As he slowly lowered his hand, the miracle of Sacred Light he orchestrated—grander and purer than any display of the Chapel—descended.
***
At the same moment, as Anna’s consciousness was about to fade completely—
BOOM !!!
A pillar of milky-white radiance, holy and vast beyond description, split the darkness and the farmhouse roof, descending with perfect precision!
The light held no destructive power.
It was infinitely gentle, like the warmest embrace, wrapping Anna, the child in her arms, and every ailing villager in the farmhouse.
The divine aura washed away every speck of corruption, the chill of death instantly scattered.
The pillar paused in the farmhouse, then rippled outward like waves, spreading across the village and bringing all things back to life wherever it passed.

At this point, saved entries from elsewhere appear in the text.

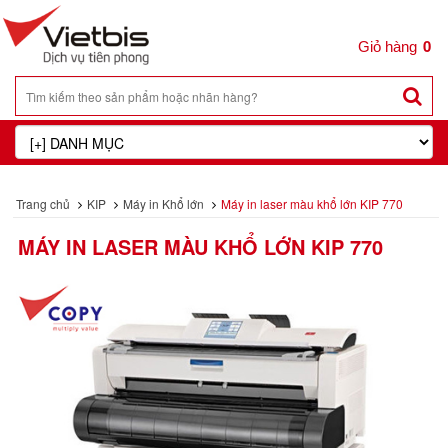
0
Trang chủ
KIP
Máy in Khổ lớn
Máy in laser màu khổ lớn KIP 770
MÁY IN LASER MÀU KHỔ LỚN KIP 770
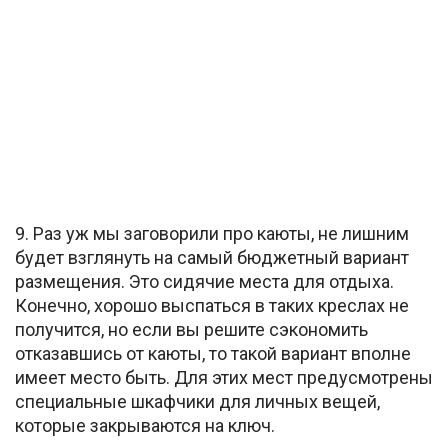
9. Раз уж мы заговорили про каюты, не лишним
будет взглянуть на самый бюджетный вариант
размещения. Это сидячие места для отдыха.
Конечно, хорошо выспаться в таких креслах не
получится, но если вы решите сэкономить
отказавшись от каюты, то такой вариант вполне
имеет место быть. Для этих мест предусмотрены
специальные шкафчики для личных вещей,
которые закрываются на ключ.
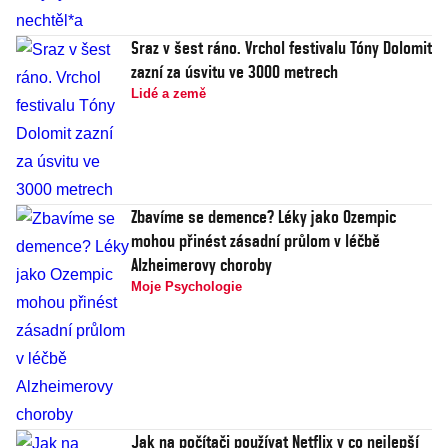
Sraz v šest ráno. Vrchol festivalu Tóny Dolomit
zazní za úsvitu ve 3000 metrech
Lidé a země
Zbavíme se demence? Léky jako Ozempic
mohou přinést zásadní průlom v léčbě
Alzheimerovy choroby
Moje Psychologie
Jak na počítači používat Netflix v co nejlepší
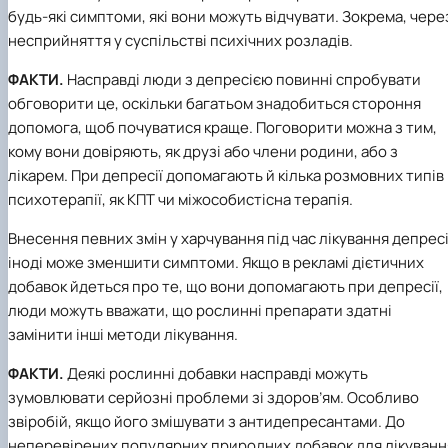
будь-які симптоми, які вони можуть відчувати. Зокрема, чере
несприйняття у суспільстві психічних розладів.
ФАКТИ.
Насправді люди з депресією повинні спробувати
обговорити це, оскільки багатьом знадобиться стороння
допомога, щоб почуватися краще. Поговорити можна з тим,
кому вони довіряють, як друзі або члени родини, або з
лікарем. При депресії допомагають й кілька розмовних типів
психотерапії, як КПТ чи міжособистісна терапія.
Внесення певних змін у харчування під час лікування депресі
іноді може зменшити симптоми. Якщо в рекламі дієтичних
добавок йдеться про те, що вони допомагають при депресії,
люди можуть вважати, що рослинні препарати здатні
замінити інші методи лікування.
ФАКТИ.
Деякі рослинні добавки насправді можуть
зумовлювати серйозні проблеми зі здоров’ям. Особливо
звіробій, якщо його змішувати з антидепресантами. До
неперевірених популярних природних добавок для лікуванн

In another corner of the farmhouse, a man sat numbly, holding his wife’s cold hand, watching the faint rise and fall of her chest.

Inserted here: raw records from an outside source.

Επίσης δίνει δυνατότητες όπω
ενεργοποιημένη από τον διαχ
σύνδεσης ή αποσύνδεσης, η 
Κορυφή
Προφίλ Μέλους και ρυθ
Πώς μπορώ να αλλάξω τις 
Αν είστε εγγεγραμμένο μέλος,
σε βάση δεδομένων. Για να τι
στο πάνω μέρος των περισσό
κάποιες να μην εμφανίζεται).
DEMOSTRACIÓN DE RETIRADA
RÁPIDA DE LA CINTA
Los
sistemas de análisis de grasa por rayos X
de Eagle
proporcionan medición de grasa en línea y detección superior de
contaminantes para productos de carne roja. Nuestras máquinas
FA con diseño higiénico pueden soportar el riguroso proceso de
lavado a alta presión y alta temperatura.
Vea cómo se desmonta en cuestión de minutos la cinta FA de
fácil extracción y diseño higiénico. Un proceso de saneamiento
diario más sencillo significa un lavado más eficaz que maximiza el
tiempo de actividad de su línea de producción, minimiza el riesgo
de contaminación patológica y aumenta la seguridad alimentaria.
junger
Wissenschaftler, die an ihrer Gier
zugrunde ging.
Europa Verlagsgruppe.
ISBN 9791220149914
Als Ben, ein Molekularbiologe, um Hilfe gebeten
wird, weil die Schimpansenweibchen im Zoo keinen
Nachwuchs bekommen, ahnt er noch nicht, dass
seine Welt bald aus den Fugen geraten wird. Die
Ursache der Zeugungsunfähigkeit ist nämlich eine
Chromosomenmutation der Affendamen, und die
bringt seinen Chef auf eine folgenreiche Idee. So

He thought she might stop breathing at any moment.
Then the holy light enveloped them.
He watched, stunned, as the ashen black stains melted from his wife’s face like winter snow under the sun.
Her hand warmed, her breathing grew strong and steady.
The next moment, his wife—whom he thought lost forever—fluttered her eyelids and opened her eyes.
Not far away, a pair of parents huddled around their dying child.
As the light swept over them, the child’s fevered brow cooled, and his faint heartbeat grew strong.
The child stirred in his mother’s arms, and uttered a weak but clear, “Mama.”
The parents looked at each other, disbelief and wild joy in their eyes, then clung to their child, weeping uncontrollably.
An old man curled atop a pile of straw had just endured a fit of coughing, blood staining the dry grass.
He clutched his chest, certain he would soon suffocate.
But as the light poured into him, pain and breathlessness vanished.
He inhaled instinctively, the air crisp and smooth—the first such breath since he had fallen ill.
He stared at his now-steady hands, and tears streamed from his clouded eyes.
All over the village, muffled gasps, cries of joy, and incredulous whispers rose and fell, merging into a song of resurrection.
At the center of that song, Thomas, in Anna’s arms, ceased convulsing.
The blue-purple hue left his face, replaced by a healthy flush.
His breathing grew steady and strong.
And then, with a bright, full-throated wail, he burst into tears—alive and whole.
Anna, too, felt a wave of boundless, oceanic power flood her nearly exhausted body.
It was not the Holy Light she knew—the kind that came only through burning her own life—but something purer, higher, as if gifted directly from the Divine Lord.
She instinctively touched her cheek.
The cold, rough black blotches had vanished without a trace, replaced by smooth, warm skin.
Anna stared at the now lively, wailing child in her arms, then at her own hands—restored, stronger than ever.
She felt the overflowing divine strength within, nearly bursting.
She was stunned.
Tears streamed down her face once more.
But this time, it was not despair.
It was gratitude.
The Divine Lord… had not abandoned her.
In her darkest, most sincere prayer, the Divine Lord had truly bestowed Divine Grace and answered her plea!
“Thank you… My Lord…”
Anna could not hold herself upright any longer.
She gently handed the now-healthy child into his mother’s joyous arms, then turned toward the pillar of light, still lingering.
With the utmost devotion, she knelt deeply, pressing her forehead to the warm, miracle-purified earth.